* [The input]:
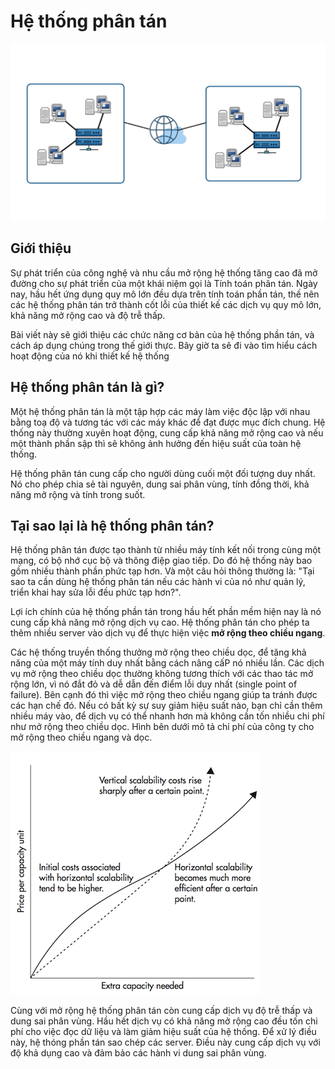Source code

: # Hệ thống phân tán

![](./assets/background.jpg)

## Giới thiệu

Sự phát triển của công nghệ và nhu cầu mở rộng hệ thống tăng cao đã mở đường cho sự phát triển của một khái niệm gọi là Tính toán phân tán. Ngày nay, hầu hết ứng dụng quy mô lớn đều dựa trên tính toán phần tán, thế nên các hệ thống phân tán trở thành cốt lỗi của thiết kế các dịch vụ quy mô lớn, khả năng mở rộng cao và độ trễ thấp.

Bài viết này sẽ giới thiệu các chức năng cơ bản của hệ thống phần tán, và cách áp dụng chúng trong thế giới thực. Bây giờ ta sẽ đi vào tìm hiểu cách hoạt động của nó khi thiết kế hệ thống

## Hệ thống phân tán là gì?

Một hệ thống phân tán là một tập hợp các máy làm việc độc lập với nhau bằng toạ độ và tương tác với các máy khác để đạt được mục đích chung. Hệ thống này thường xuyên hoạt động, cung cấp khả năng mở rộng cao và nếu một thành phần sập thì sẽ không ảnh hưởng đến hiệu suất của toàn hệ thống.

Hệ thống phân tán cung cấp cho người dùng cuối một đối tượng duy nhất. Nó cho phép chia sẻ tài nguyên, dung sai phân vùng, tính đồng thời, khả năng mở rộng và tính trong suốt.

## Tại sao lại là hệ thống phân tán?

Hệ thống phân tán được tạo thành từ nhiều máy tính kết nối trong cùng một mạng, có bộ nhớ cục bộ và thông điệp giao tiếp. Do đó hệ thống này bao gồm nhiều thành phần phức tạp hơn. Và một câu hỏi thông thường là: "Tại sao ta cần dùng hệ thống phân tán nếu các hành vi của nó như quản lý, triển khai hay sửa lỗi đều phức tạp hơn?".

Lợi ích chính của hệ thống phần tán trong hầu hết phần mềm hiện nay là nó cung cấp khả năng mở rộng dịch vụ cao. Hệ thống phân tán cho phép ta thêm nhiều server vào dịch vụ để thực hiện việc **mở rộng theo chiều ngang**.

Các hệ thống truyền thống thưởng mở rộng theo chiều dọc, để tăng khả năng của một máy tính duy nhất bằng cách nâng cấP nó nhiều lần. Các dịch vụ mở rộng theo chiều dọc thường không tương thích với các thao tác mở rộng lớn, vì nó đắt đỏ và dễ dẫn đến điểm lỗi duy nhất (single point of failure). Bên cạnh đó thì việc mở rộng theo chiều ngang giúp ta tránh được các hạn chế đó. Nếu có bất kỳ sự suy giảm hiệu suất nào, bạn chỉ cần thêm nhiều máy vào, để dịch vụ có thể nhanh hơn mà không cần tốn nhiều chi phí như mở rộng theo chiều dọc. Hình bên dưới mô tả chỉ phí của công ty cho mở rộng theo chiều ngang và dọc.

![](./assets/graph.png)

Cùng với mở rộng hệ thống phân tán còn cung cấp dịch vụ độ trễ thấp và dung sai phân vùng. Hầu hết dịch vụ có khả năng mở rộng cao đều tốn chi phí cho việc đọc dữ liệu và làm giảm hiệu suất của hệ thống. Để xử lý điều này, hệ thóng phần tán sao chép các server. Điều này cung cấp dịch vụ với độ khả dụng cao và đảm bảo các hành vi dung sai phân vùng.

* [Instructions to follow]: Your reply is to repeat, unchanged, the lines above running from the one with "Sự phát triển của công" up to and including the one with "Một hệ thống".

* [Output for this exercise]:
Sự phát triển của công nghệ và nhu cầu mở rộng hệ thống tăng cao đã mở đường cho sự phát triển của một khái niệm gọi là Tính toán phân tán. Ngày nay, hầu hết ứng dụng quy mô lớn đều dựa trên tính toán phần tán, thế nên các hệ thống phân tán trở thành cốt lỗi của thiết kế các dịch vụ quy mô lớn, khả năng mở rộng cao và độ trễ thấp.

Bài viết này sẽ giới thiệu các chức năng cơ bản của hệ thống phần tán, và cách áp dụng chúng trong thế giới thực. Bây giờ ta sẽ đi vào tìm hiểu cách hoạt động của nó khi thiết kế hệ thống

## Hệ thống phân tán là gì?

Một hệ thống phân tán là một tập hợp các máy làm việc độc lập với nhau bằng toạ độ và tương tác với các máy khác để đạt được mục đích chung. Hệ thống này thường xuyên hoạt động, cung cấp khả năng mở rộng cao và nếu một thành phần sập thì sẽ không ảnh hưởng đến hiệu suất của toàn hệ thống.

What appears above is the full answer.